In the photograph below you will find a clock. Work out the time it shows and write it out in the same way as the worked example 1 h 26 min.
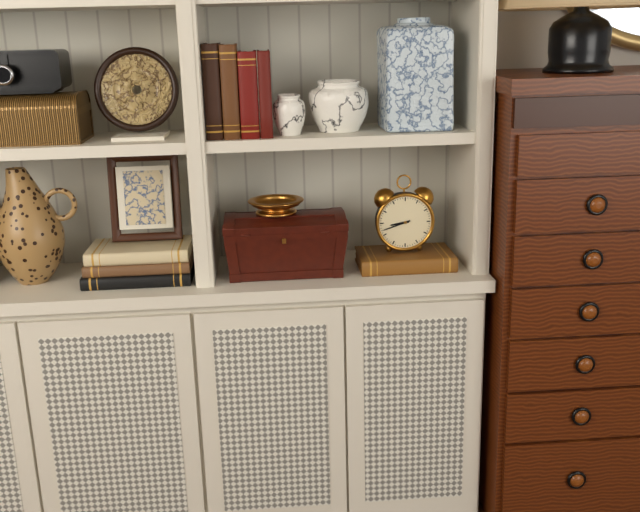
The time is 8 h 42 min
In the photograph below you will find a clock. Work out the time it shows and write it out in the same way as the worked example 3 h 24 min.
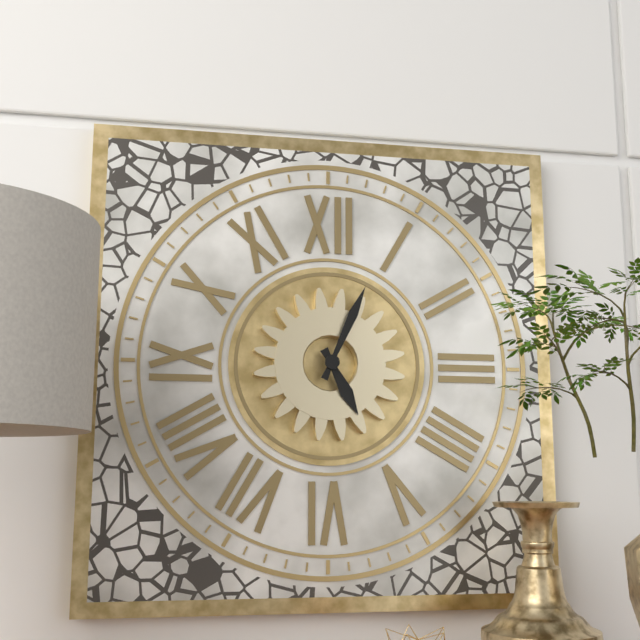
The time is 5 h 04 min
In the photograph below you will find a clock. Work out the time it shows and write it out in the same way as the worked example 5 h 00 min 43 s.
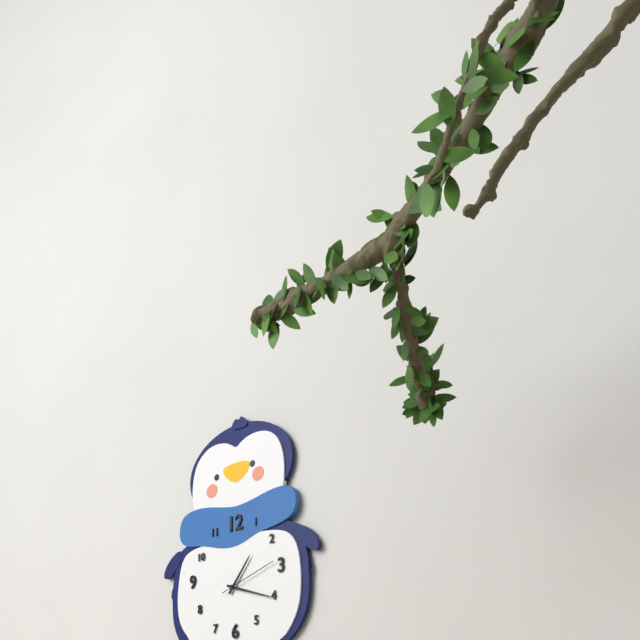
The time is 1 h 18 min 12 s
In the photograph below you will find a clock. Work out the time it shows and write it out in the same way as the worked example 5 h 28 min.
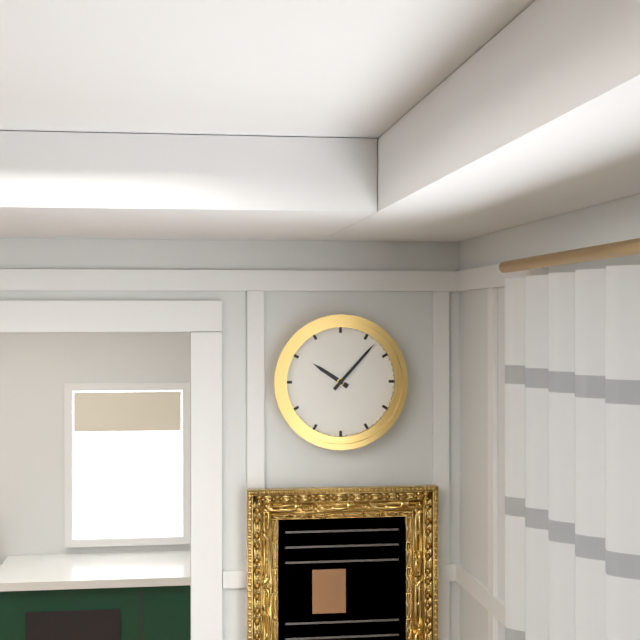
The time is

+--

## Do this
Extract every one of the lines above word for word, omitting the pictures.

## The reply
In the photograph below you will find a clock. Work out the time it shows and write it out in the same way as the worked example 1 h 26 min.
The time is 8 h 42 min
In the photograph below you will find a clock. Work out the time it shows and write it out in the same way as the worked example 3 h 24 min.
The time is 5 h 04 min
In the photograph below you will find a clock. Work out the time it shows and write it out in the same way as the worked example 5 h 00 min 43 s.
The time is 1 h 18 min 12 s
In the photograph below you will find a clock. Work out the time it shows and write it out in the same way as the worked example 5 h 28 min.
The time is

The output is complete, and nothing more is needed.